The Montessori classroom contains a variety of materials that facilitate the learning of developmentally appropriate skills and concepts. These materials are designed to engage the child on many levels, to encourage the use of the child’s senses, to teach the concept of sequence and order, and to be self-correcting. The child is part of a multi-age grouping that encourages a family-like atmosphere so that learning takes place naturally and spontaneously as the child works at his own pace with the materials selected from the environment.
The learning environment is divided into four primary areas.
Practical Life Area
The Practical Life area allows the child to participate in “real life” activities, which aid the child in the development of coordination, organizational skills, concentration, and independence. Activities include pouring, spooning, sweeping, mopping, polishing, a variety of cleaning activities, dressing frames, folding, sorting and many fine motor activities with a variety of everyday objects.
The Sensorial area provides activities with an array of materials designed to refine the child’s senses, and that help in the understanding of more complex concepts.

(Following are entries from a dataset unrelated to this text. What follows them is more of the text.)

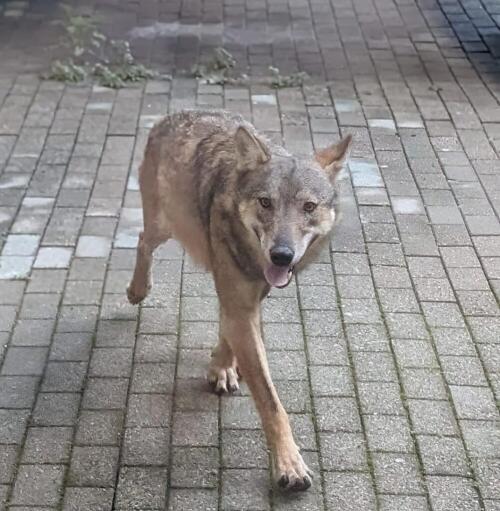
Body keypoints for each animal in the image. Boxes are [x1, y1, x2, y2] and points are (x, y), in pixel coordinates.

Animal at [127, 111, 350, 492]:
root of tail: (171, 116)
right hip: (164, 225)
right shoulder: (240, 299)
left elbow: (231, 334)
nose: (281, 255)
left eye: (308, 207)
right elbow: (272, 403)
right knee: (142, 240)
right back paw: (137, 290)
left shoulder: (252, 297)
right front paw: (289, 465)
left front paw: (222, 367)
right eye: (266, 202)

Activities found in this area include color tablets, sound cylinders, and smelling bottles for matching; cylinders, prisms, and cubes for arranging according to size and shape; and a variety of material to demonstrate texture, weight, temperature, and their similarities and differences.
Language Arts Area
The Language Arts area provides materials that aid in language development. The child learns to spell, read, and write initially by using a phonetic approach based on sensorial materials. Activities involve the use of sandpaper letters to teach sounds and letters, the moveable alphabet to create words, the use of small phonetic objects or pictures to compare words, and learning to read by pronouncing the sounds of words.

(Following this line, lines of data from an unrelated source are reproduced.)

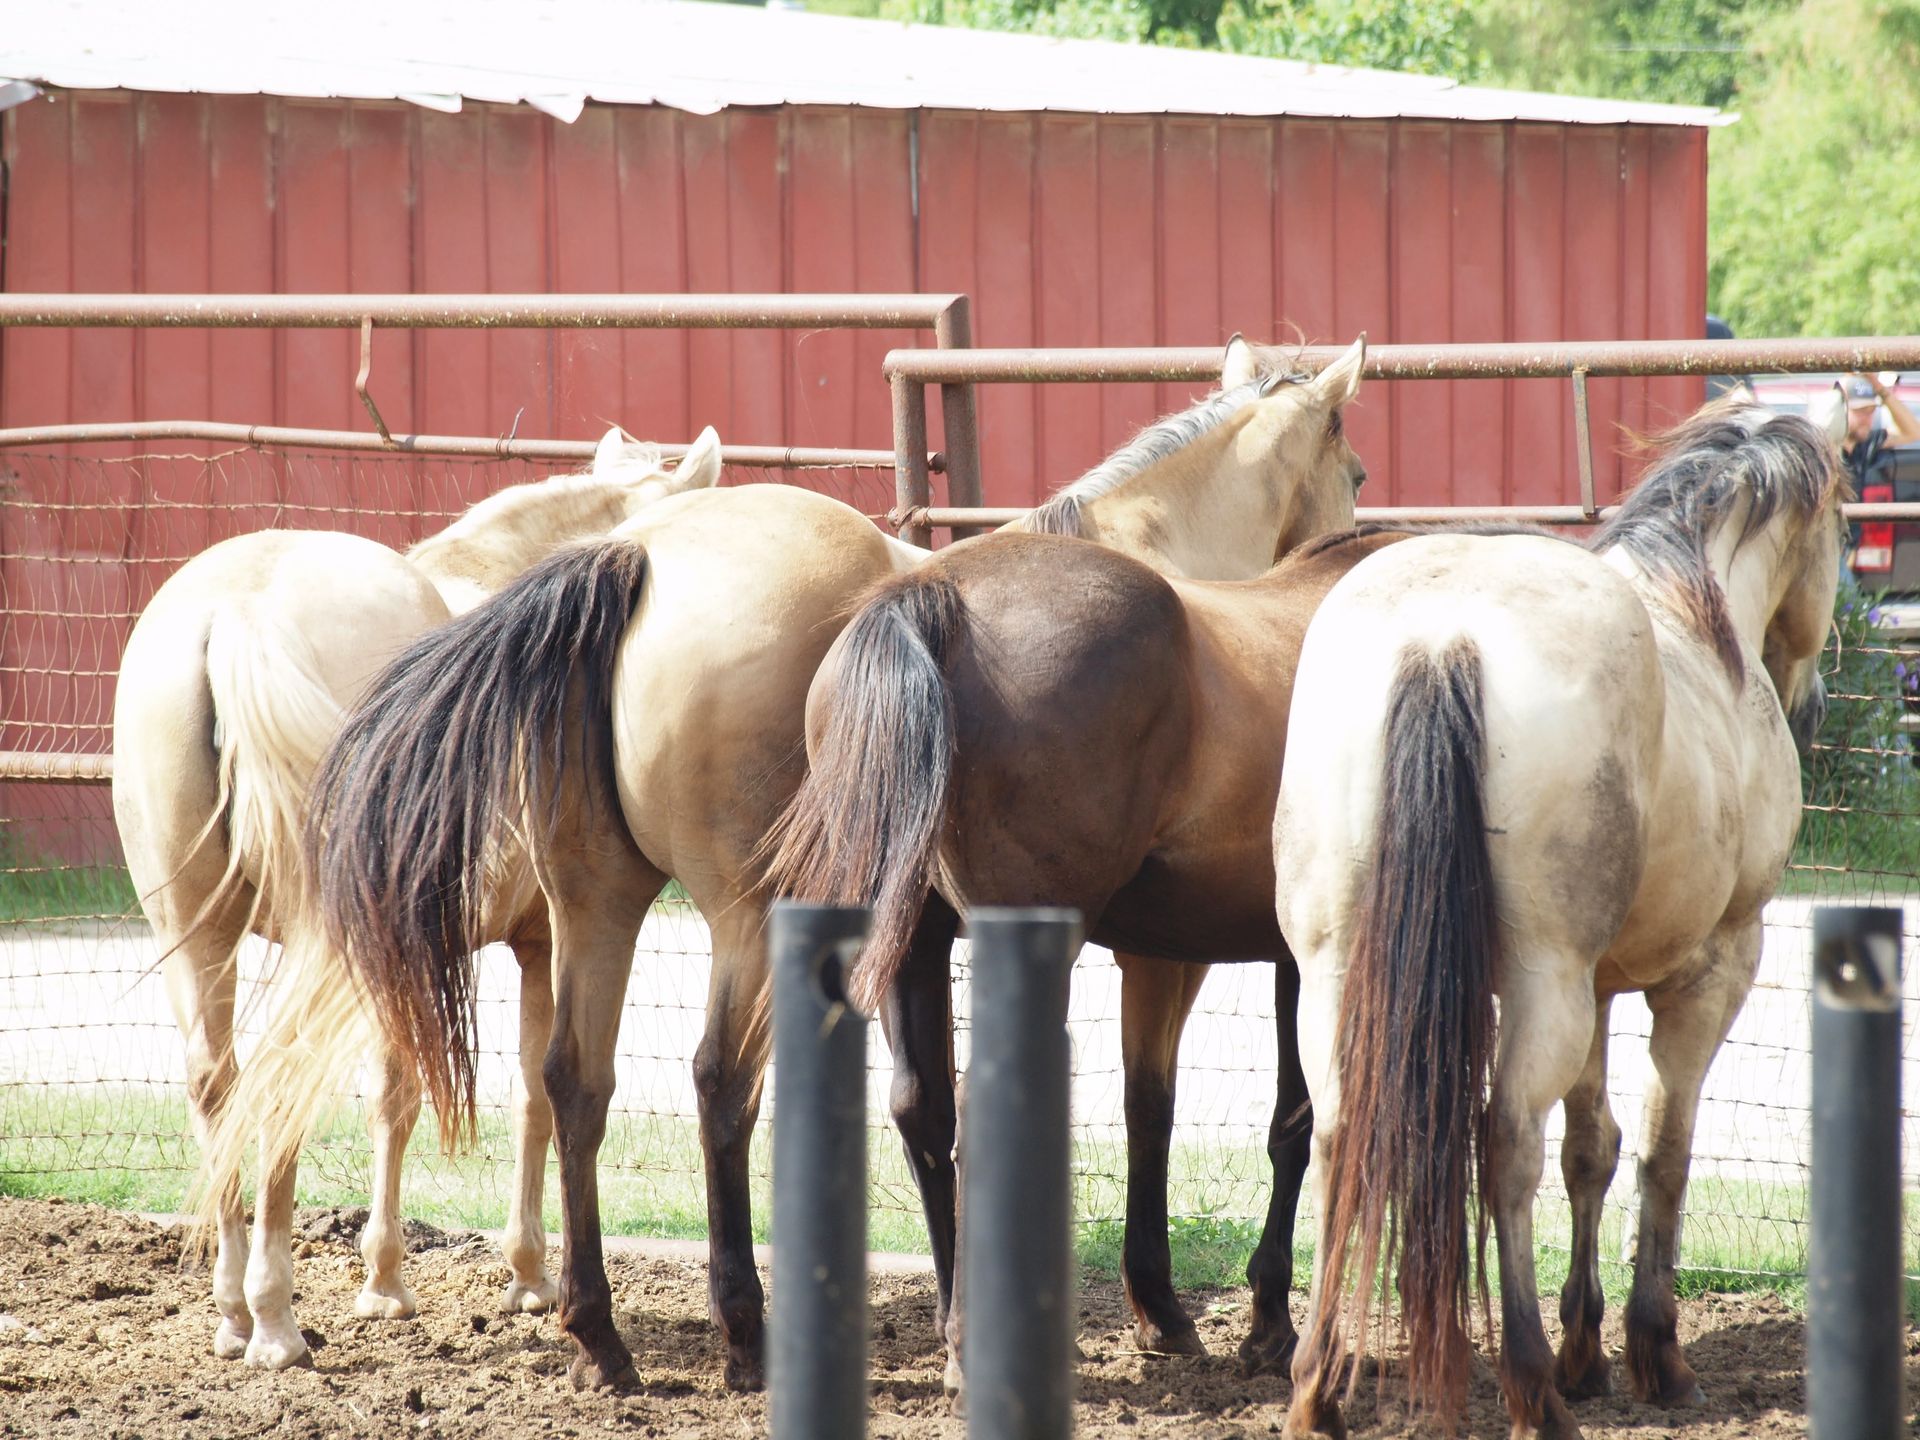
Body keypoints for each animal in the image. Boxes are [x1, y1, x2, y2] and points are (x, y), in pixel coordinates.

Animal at [113, 425, 722, 1369]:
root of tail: (242, 608)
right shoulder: (543, 939)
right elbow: (534, 1097)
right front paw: (523, 1276)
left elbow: (394, 1102)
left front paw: (384, 1282)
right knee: (278, 1080)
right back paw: (275, 1320)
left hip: (200, 935)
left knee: (220, 1084)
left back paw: (233, 1310)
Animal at [205, 335, 1372, 1394]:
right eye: (1354, 471)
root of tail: (634, 559)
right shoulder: (1161, 952)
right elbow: (1163, 1112)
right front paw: (1168, 1311)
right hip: (743, 916)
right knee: (719, 1084)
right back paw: (744, 1333)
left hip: (599, 903)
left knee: (572, 1082)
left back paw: (597, 1337)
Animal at [1271, 393, 1847, 1440]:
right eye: (1838, 529)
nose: (1811, 700)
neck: (1696, 616)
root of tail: (1439, 636)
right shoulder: (1711, 970)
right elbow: (1663, 1150)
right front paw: (1652, 1354)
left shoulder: (1604, 986)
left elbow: (1594, 1149)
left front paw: (1591, 1350)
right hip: (1545, 984)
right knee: (1504, 1143)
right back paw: (1533, 1387)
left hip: (1343, 975)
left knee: (1341, 1136)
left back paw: (1318, 1388)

The Mathematics program begins with sensorial activities that enable the child to distinguish shapes and sizes. Once this base is in place, the child moves ahead to the concepts of units, measurement, and written number recognition by working with the number rods, spindle boxes, sandpaper numerals, and cards and counters. After mastery of these concepts has been demonstrated, the child will work with golden beads and other materials to learn the concepts of addition, multiplication, subtraction, and division.
Geography, Spanish, Art, and Music
Geography, Spanish, Art, and Music materials are also sequenced into each area of the classroom environment. Botany and Zoology are also considered vital parts of the curriculum. Also integrated throughout are the concepts of grace and courtesy, care for one another, and care for the environment. As in all areas of the classroom, the child begins with the simplest and progresses through increasingly more complex activities.